Stored data:
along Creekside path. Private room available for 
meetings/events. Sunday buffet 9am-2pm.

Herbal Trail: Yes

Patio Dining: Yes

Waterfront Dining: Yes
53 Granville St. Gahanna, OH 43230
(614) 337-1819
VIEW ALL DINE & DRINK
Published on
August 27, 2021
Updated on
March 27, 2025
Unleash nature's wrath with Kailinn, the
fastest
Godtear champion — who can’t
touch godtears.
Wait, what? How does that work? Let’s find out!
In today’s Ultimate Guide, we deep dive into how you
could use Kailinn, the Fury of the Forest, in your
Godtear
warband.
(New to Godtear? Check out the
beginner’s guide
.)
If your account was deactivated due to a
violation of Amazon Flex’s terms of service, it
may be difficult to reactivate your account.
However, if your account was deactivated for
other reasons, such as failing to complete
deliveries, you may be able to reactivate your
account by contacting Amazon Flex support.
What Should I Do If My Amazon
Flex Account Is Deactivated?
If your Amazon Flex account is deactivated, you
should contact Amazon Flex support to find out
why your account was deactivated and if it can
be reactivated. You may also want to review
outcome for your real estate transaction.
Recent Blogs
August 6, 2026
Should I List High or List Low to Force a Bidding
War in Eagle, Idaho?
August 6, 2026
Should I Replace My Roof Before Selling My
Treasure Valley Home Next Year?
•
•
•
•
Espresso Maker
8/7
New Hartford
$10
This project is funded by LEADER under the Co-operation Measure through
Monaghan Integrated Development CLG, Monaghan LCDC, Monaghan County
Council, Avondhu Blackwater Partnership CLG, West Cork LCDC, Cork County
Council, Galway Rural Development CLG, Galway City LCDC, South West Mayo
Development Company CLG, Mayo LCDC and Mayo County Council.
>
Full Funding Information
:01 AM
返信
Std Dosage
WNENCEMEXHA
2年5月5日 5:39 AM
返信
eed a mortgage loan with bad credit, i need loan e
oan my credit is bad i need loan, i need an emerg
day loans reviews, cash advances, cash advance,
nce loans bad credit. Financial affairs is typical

• _Your goal_:
As listed above, the lines from the line with "Recent Blogs" to the line with "Monaghan Integrated Development" are to be echoed exactly, with both ends included and nothing added.

• _Expected answer_:
Recent Blogs
August 6, 2026
Should I List High or List Low to Force a Bidding
War in Eagle, Idaho?
August 6, 2026
Should I Replace My Roof Before Selling My
Treasure Valley Home Next Year?
•
•
•
•
Espresso Maker
8/7
New Hartford
$10
This project is funded by LEADER under the Co-operation Measure through
Monaghan Integrated Development CLG, Monaghan LCDC, Monaghan County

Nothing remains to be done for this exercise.